Saturday, October 24, 2020

It took time for a plan to stick, but I weigh less today than the total number of pounds I’ve lost

I have been on this sub for probably six years or so and have even had moments when I posted my grand plans to finally commit to getting healthier/losing weight. I lost some weight, felt better, then gained it back plus some extra. Lasting change didn’t come for me though until last year.

A bunch of things changed for me in the middle of last year. I turned 38. This was significant to me because my older brother died of cancer just before he would’ve turned 38. When I turned 37, I kept waking up with this question: “what if this was your last year, are you living the life you want?” That question led me to make some big changes. I left an unhappy marriage, I tried to find ways to reduce stress and spend more time with family. When I turned 38, the question became “are you going to squander the time you’ve been given, more than your brother got, on being unhealthy?” I couldn’t answer yes without feeling tremendous guilt and regret.
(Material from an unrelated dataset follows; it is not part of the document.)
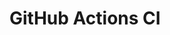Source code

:# GitHub Actions CI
So, after several months of tracking and doing my best to develop new food habits, I was inspired by my sister to give vegetarian keto and intermittent fasting a shot. It clicked immediately for me. I think my family tendency to have big blood sugar swings and poor insulin sensitivity is a huge part of why it works so well for me. I haven’t looked back and last week I broke the “I’ve lost over half my total starting weight” mark. I weighed 520 when I started. As of this Monday, I’m down 264.9 pounds. It is surreal. And scary. And wonderful. And sometimes it feels just frustrating that I saddled myself down with weight for all those years. And I feel guilty that I’ve got this second chance when so many other people don’t get that.

It’s a very complicated thing, food and weight and weight loss. Most days I’m proud and grateful for what I’ve learned and accomplished. I feel best on those days when I hear from someone who I helped inspire and how they’ve taken action and work on themselves in whatever way. I’m grateful to this sub and you who wrestle. Thank you for sharing your successes and your struggles.